De Gouges was de dochter van Pierre Gouze, een slager uit Montauban, en Anne-Olympe Mouisset, een dienstbode. Op 16-jarige leeftijd trouwde ze met een veel oudere man, die kort na de geboorte van hun zoon overleed. Ze wilde niet hertrouwen zodat ze onafhankelijk kon blijven en ze weigerde als 'weduwe Aubry' (de naam van haar man) door het leven te gaan. Ze besloot haar naam te veranderen, ze koos de naam van haar moeder, Olympe, als nieuwe voornaam en veranderde 'Gouze' in 'de Gouges'. Ze verhuisde op 22-jarige leeftijd met haar zoon naar Parijs, waar ze zich in literaire kringen begaf en veel salons bezocht.
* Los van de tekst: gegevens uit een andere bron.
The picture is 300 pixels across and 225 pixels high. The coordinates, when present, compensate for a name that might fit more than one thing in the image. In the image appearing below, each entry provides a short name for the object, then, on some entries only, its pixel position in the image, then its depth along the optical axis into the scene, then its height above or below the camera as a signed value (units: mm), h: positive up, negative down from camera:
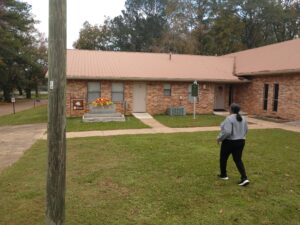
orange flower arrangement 16375 -809
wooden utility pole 2994 -300
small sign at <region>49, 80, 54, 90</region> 3068 +24
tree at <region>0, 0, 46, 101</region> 35875 +5124
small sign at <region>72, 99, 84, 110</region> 17719 -1013
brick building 17438 +507
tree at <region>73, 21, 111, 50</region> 47438 +8080
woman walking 5727 -876
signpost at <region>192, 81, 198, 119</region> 17303 +5
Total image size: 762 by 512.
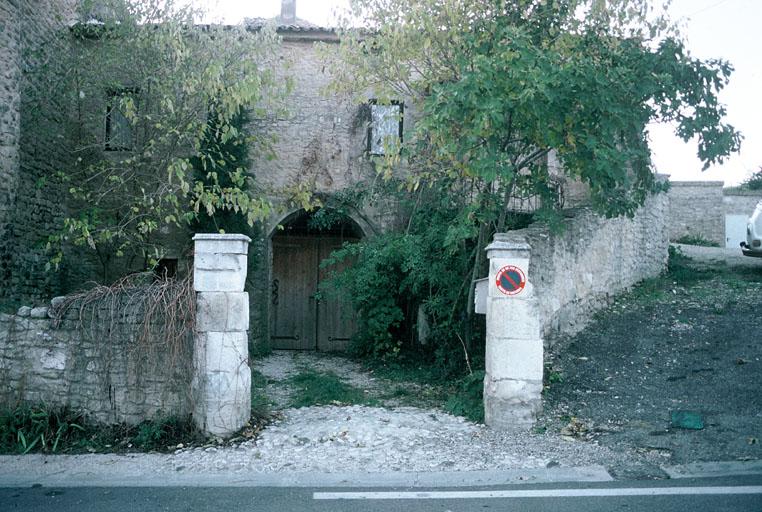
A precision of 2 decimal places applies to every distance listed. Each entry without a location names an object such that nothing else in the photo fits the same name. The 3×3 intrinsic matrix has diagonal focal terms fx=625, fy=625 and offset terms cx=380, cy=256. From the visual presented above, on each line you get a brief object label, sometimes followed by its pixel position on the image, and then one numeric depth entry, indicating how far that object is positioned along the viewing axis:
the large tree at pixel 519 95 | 6.59
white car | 11.73
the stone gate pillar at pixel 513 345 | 6.32
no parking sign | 6.39
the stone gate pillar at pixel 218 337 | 6.04
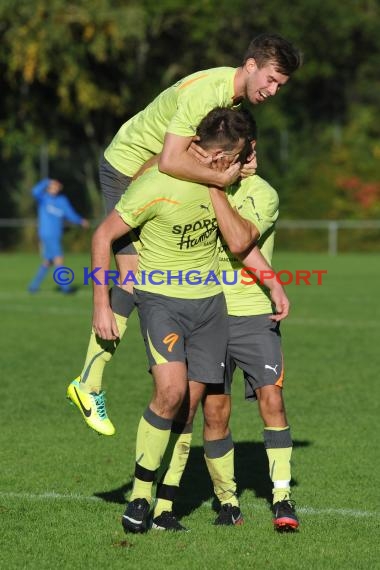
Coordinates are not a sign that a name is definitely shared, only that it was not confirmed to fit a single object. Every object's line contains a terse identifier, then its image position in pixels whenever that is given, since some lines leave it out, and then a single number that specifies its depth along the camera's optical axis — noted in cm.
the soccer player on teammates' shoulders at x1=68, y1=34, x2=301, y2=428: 1191
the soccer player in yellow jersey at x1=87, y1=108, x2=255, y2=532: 1170
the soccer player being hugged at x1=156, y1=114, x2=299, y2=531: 1233
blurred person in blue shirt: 4422
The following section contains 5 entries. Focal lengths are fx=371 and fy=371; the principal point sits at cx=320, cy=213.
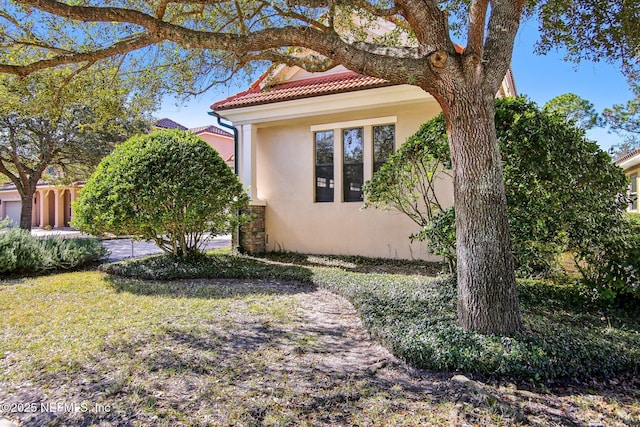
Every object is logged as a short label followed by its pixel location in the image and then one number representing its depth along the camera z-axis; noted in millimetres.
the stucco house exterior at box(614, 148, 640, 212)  15170
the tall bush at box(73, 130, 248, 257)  6957
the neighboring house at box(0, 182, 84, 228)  27344
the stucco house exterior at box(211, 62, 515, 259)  9031
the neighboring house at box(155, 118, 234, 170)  23516
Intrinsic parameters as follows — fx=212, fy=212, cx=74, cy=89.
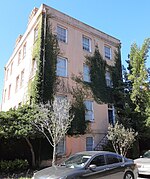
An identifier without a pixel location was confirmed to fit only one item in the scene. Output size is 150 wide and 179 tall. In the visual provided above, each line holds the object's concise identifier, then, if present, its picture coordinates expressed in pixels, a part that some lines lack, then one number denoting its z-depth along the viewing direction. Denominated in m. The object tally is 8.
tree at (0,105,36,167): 13.90
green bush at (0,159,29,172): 13.82
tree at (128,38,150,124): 20.87
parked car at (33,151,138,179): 7.77
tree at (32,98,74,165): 14.19
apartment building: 19.66
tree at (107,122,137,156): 17.11
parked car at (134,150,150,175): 11.16
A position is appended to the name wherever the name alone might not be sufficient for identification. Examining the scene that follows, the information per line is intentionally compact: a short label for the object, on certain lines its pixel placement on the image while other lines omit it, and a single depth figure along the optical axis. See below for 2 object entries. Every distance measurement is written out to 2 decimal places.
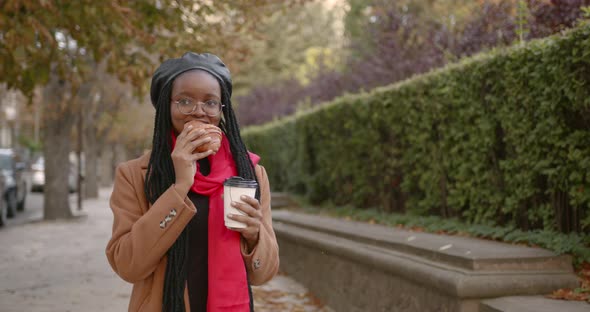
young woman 2.09
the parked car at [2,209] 13.59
Ze vertelde dat haar vader geen slager was, maar markies Jean-Jacques Lefranc de Pompignan, zelf ook bekend als schrijver. Alhoewel dit verhaal onbevestigd is gebleven, kon ze het gebruiken om haar eigen literaire ambities meer te legitimeren.[1]
De Gouges leerde bij filosofen als Nicolas de Condorcet en Louis-Sébastien Mercier.[2] Vanaf de jaren 1780 begon ze toneelstukken te schrijven en vanaf 1788 ook politieke pamfletten. De Gouges was opgevoed in het Occitaans en kreeg het Frans nooit helemaal onder de knie. Haar teksten liet ze daarom redigeren. Dit werd aangehaald door haar tegenstanders om haar zwart te maken.[3] Ze organiseerde ook bijeenkomsten voor vrouwen.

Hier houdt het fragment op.